Tel Aviv mayor, Ron Huldai, posted the image of the graffitied monument on Facebook, stating that it would be removed. The mayor’s Facebook post translates, “Condemns the vandalism and memorial in memory of the proud community members of the Holocaust. I was instructed to immediately delete the graffiti.”
“We will continue to act and protect the members of the community as we have done so far,” the post continues.
Mayoral candidate, Asaf Zamir, expressed on Twitter his shocked feelings of the crime and hoped the police find the perpetrators and bring them to justice. His tweet said, “I have no words to describe the feeling of aversion to anyone who thinks that he can threaten the members of the proud (LGBTQ) community.
The monument was inaugurated at Meir Park in 2014. Homosexuality was classified as a felony under the Third Reich (Paragraph 175 of the criminal code).

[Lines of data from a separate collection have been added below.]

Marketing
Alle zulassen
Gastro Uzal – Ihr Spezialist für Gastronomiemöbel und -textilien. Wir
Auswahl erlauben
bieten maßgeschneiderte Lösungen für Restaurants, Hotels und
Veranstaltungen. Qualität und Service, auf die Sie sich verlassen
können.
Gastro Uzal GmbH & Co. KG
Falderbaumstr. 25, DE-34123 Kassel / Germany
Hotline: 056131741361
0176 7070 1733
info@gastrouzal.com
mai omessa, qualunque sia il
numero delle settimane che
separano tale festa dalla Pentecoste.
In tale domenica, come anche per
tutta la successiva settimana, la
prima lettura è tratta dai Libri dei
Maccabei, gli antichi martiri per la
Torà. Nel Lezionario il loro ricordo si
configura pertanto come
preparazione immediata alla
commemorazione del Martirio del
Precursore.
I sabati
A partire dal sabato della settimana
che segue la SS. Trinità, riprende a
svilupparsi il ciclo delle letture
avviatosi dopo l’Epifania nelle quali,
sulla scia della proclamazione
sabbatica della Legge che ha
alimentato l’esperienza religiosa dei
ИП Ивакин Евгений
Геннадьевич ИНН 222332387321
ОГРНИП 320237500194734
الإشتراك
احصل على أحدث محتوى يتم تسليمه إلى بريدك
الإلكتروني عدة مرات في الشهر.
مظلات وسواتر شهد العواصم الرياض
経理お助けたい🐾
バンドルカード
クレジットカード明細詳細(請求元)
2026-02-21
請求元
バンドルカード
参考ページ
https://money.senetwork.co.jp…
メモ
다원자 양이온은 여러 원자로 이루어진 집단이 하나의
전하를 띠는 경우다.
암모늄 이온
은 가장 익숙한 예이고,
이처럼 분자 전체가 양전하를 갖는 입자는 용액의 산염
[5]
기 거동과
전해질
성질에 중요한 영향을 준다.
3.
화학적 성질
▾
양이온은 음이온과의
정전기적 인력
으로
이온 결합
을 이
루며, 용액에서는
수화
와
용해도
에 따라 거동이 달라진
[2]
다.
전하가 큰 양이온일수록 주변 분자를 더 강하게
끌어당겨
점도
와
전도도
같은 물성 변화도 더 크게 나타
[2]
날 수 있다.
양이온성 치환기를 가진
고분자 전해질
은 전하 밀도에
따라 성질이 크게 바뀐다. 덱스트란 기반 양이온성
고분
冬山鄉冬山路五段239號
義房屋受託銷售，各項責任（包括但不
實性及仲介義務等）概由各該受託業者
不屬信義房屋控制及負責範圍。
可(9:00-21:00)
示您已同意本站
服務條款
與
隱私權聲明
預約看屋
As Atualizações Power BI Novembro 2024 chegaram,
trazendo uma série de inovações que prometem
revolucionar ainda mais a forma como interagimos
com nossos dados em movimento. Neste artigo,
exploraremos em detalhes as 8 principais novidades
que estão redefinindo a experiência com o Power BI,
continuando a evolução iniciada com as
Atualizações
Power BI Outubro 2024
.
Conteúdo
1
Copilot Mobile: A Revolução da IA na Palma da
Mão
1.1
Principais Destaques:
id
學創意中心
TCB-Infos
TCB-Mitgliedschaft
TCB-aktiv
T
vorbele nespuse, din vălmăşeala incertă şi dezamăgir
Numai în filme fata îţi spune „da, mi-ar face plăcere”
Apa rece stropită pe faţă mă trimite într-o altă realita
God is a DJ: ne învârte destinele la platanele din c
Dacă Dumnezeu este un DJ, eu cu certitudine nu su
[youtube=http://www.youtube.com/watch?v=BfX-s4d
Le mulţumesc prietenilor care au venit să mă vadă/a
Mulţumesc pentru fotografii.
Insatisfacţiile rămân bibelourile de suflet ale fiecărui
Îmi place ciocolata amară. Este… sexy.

The Gestapo (Secret State Police) established the Reich Central Office for the Combating of Homosexuality and Abortion to erase any “indecent” acts that would hinder the expansion of the German population. The Gestapo founded an anti-homosexual unit that kept lists of nearly 100,000 names of people who were alleged members of the LGBT community. Between 5,000 to 15,000 homosexual men were sent into Nazi concentration camps.
The chairman of Tel Aviv’s LGBTQ community center, Etai Pinkas, said he sees the event as a reminder that the LGBTQ community must “continue to fight for our security and equality.”
“So for those who thought we were exaggerating, that everything in Tel Aviv was wonderful, I am in the heart of the city, in the Meir Garden near the Pride center I built a decade ago,” Pinkas stated about the city’s pride. “We will not give up our rights; we will continue to fight for our security and equality.”
The graffiti has been removed and an investigation opened to find the person or group behind the crime. Zamir told the Post, “I have no words to describe the feeling of aversion to anyone who thinks that he can threaten the members of the proud [LGBTQ] community.” The Deputy Mayor continued, “I will continue to support community members and to work actively for their freedom and rights.”